タバコも、昔は1日2箱も吸っていたというが、やめた。

「魚屋を畳むとき、孫に言われたのです。『これからもっと体力が落ちていくのだから、タバコやめなよ』って。孫が自分の体を心配してくれたことが嬉しくて、その場で持っていたタバコを全部燃やした。それ以降は1本も吸っていません」

そのかいがあってか、ここ10年ほど病院に行くような病気は患っていないそうだ。だがいくら節制をしても、生きていく以上は、税金などはかかってくる。

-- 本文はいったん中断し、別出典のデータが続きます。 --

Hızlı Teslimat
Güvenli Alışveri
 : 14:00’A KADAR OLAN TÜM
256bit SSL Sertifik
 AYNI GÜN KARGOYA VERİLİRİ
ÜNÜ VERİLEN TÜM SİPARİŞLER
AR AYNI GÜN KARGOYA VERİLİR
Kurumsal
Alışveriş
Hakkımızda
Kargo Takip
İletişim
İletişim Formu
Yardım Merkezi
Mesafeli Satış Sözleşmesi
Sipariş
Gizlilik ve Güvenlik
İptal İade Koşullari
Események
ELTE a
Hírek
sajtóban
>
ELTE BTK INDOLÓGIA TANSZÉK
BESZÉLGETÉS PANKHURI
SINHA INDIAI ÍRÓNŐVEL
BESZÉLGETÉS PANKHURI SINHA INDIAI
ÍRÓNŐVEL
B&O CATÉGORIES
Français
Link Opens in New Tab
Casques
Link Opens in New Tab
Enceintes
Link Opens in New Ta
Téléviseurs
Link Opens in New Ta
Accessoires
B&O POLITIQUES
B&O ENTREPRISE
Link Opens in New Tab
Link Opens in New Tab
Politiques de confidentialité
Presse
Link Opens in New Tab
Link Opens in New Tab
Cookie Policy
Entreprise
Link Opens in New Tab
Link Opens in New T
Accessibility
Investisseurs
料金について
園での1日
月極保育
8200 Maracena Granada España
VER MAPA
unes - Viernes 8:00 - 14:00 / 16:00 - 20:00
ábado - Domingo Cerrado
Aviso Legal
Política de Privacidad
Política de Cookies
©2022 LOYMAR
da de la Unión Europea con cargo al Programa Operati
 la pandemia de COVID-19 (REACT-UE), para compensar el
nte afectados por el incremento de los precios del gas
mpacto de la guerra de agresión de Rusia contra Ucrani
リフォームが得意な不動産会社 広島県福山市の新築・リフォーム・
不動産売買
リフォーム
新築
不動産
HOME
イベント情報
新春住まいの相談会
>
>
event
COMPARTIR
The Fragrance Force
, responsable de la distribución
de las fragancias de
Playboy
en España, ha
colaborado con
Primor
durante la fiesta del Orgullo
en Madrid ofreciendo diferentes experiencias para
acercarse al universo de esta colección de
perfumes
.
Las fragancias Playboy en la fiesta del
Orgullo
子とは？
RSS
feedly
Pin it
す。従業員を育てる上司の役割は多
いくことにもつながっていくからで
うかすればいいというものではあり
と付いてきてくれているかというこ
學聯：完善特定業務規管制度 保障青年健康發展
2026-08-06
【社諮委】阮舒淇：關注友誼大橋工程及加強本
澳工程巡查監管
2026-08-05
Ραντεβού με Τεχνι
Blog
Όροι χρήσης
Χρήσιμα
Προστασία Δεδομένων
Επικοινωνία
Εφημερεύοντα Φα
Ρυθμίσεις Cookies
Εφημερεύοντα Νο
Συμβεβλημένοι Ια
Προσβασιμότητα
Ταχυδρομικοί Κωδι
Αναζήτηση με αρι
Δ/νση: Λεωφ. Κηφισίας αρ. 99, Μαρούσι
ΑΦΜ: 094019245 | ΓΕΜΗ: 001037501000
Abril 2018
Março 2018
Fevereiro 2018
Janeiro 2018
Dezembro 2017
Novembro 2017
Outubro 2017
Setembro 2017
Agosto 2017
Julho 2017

「固定資産税やNHKの支払いがある月は意識して食費を削っています。削るといっても、ただしばらく食べないだけです。あと普段からですが、雑草などを食べることもあります」

実際、取材していた日も、尾畠さんは車を停めていた小学校の校庭にはえていた雑草(クローバー)をむしって食べていた。ちなみに翌日の昼休みは、地域住民の人が広島風のお好み焼きを差し入れしてくれて「うんまい……本当にありがとう」と涙を流しながら、おいしそうに頬張っていた。

そのほか、携帯電話は持っていない。理由は単純に「お金がかかるから」。しかし地元紙の大分合同新聞は毎月購読しているそうだ。

尾畠さんの人生観に感銘を受けた人も多いだろう。この生活ができればあなたも尾畠さんに近づける?